Maurad Ghazli, ex-UMP déçu et collaborateur du site islamique Oumma.com, décrypte l’appel du maire de Sevran.
L’appel du maire de Sevran est-il une provocation ?
Pas du tout, il a raison. On ne peut pas envoyer des milliers d’hommes en Afghanistan ou en Côte d’Ivoire et laisser une atmosphère de guérilla dans nos villes.
On ne peut pas proposer l’excellence de nos forces de l’ordre aux Tunisiens et être incapable de le maintenir en France.
C’est à se demander si le pouvoir ne se nourrit pas de cette situation.
Il ne se passe pas une semaine sans un règlement de compte à la Kalachnikov. Que pensez-vous des réponses policières ?
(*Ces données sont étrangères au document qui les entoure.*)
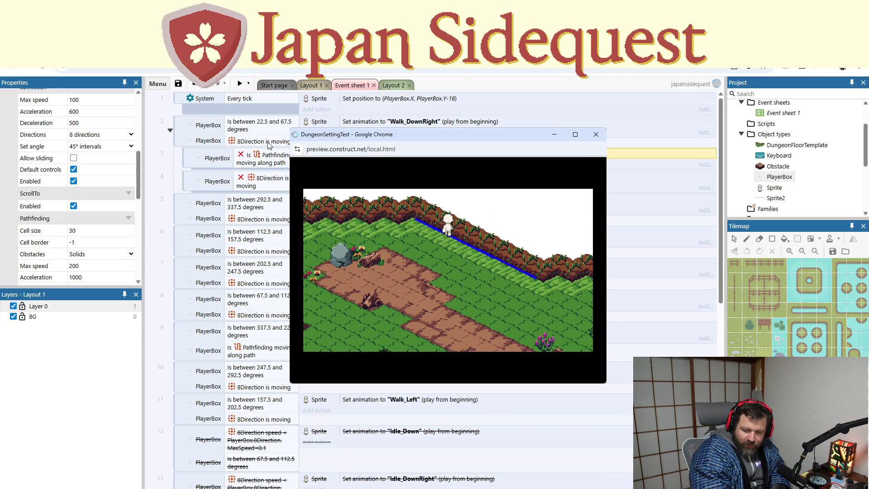
pyautogui.press('Down')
Les policiers n’en peuvent plus et la stratégie de leur hiérarchie est complètement inadaptée, notamment avec l’envoi de CRS ou les opérations dans les cages d’escalier du nouveau préfet de Seine-Saint-Denis, le tout soigneusement médiatisé. Les CRS doivent intervenir sur des problèmes ponctuels. Pour le quotidien, il faut du gardien de la paix, qui comme son nom l’indique, rétablisse la paix. Mais pas des fliquettes qui se font impunément traiter de « fille de pute » par des Barracudas. Il faut des flics retaillés.
Pour passer le Kärcher ?
Cette histoire est l’une des plus belles mystifications de ces dernières années. Les jeunes savent qu’ils ne risquent rien. Encore moins qu’avant. S’ils se font prendre, ils passent au poste pour un rapport bidon juste bon pour les statistiques et un an après au tribunal face à une juge qui dit : c’est pas bien… Non, les flics doivent avoir de vrais moyens.
Quoi par exemple ?
Pas des hélicoptères, mais le droit de faire respecter les règles. A Moscou, personne n’ose toucher un policier, car la population les respecte. Il faut que les patrouilles soient filmées pour éviter les bavures, mais il faut aussi les autoriser à mettre des tartes pour se faire respecter. Mais pour cela, il faut du courage politique et le pouvoir se moque désormais des banlieues car l’urgence sociale s’est étendue depuis à toute la France.
Brice Hortefeux dénonçait l’été dernier la présence de 350 Ferrari dans le 93, un département pauvre mais florissant…
C’est une blague ! En début de semaine, le conducteur d’une Porsche a renversé une fillette à Sarcelles. Il avait 24 ans et avait fumé du cannabis. Croyez-vous que c’était un chef d’entreprise… Remarquez, le business ne s’est jamais aussi bien porté en France. Des centaines de Ferrari en Seine-Saint-Denis ? Mais c’est reconnaître leur impunité ! Sarkozy avait lancé les GIR, avec des policiers, douaniers et des inspecteurs des impôts. Mais combien sont-ils ? L’idée de mutualiser la lutte contre le trafic était bonne, mais cinq ans après, c’est pire. Les gros bonnets ne se cachent même plus. Mieux : ils investissent l’argent sale dans l’immobilier, les sandwicheries et les pizzerias. Ca leur coûtent un peu de TVA, mais ils gonflent leur chiffre d’affaires et blanchissent tranquillement des fortunes.